From: dark_panda@hushmail.com
Date: Mon Mar 04 2002 - 22:17:05 GMT


A couple of weeks ago I decided to write a PHP extension that wraps a few functions around the Snowball stemmers. A few months ago I implemented the original "Porter stemmer" as a PHP extension using posix regexes, and while it performed nicely (it matched the output of the stemmer available at www.tartarus.org/~martin precisely), I decided to re-write the extension from scratch to take advantage of Snowball's various language stemmers.

Besides being noticibly faster over large sets of input, the latest PHP extension also has multi-language support and other nicities. Adding new stemmers to the extension is trivial and requires some 10 lines of code added to the main extension files.
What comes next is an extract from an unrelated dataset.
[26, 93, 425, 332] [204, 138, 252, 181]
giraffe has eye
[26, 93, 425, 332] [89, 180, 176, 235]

The PHP extension (called, quite simply, "stem") is available for download at http://209.202.82.229/software, along with the older, regex-based extension. Instructions are bundled with the tarball, but basically, you can call the functions from PHP thusly:

string stem(string word [, int language])

where word is obviously the word to be stemmed and language is an optional constant used to determine the langauge used, with the original Porter stemming algorithm as the default. Alternatively, you can call individual stemmers more directly as:

string stem_LANGUAGE(string word)

where LANGUAGE is the, well... language, i.e. stem_french(), stem_russian() and so forth.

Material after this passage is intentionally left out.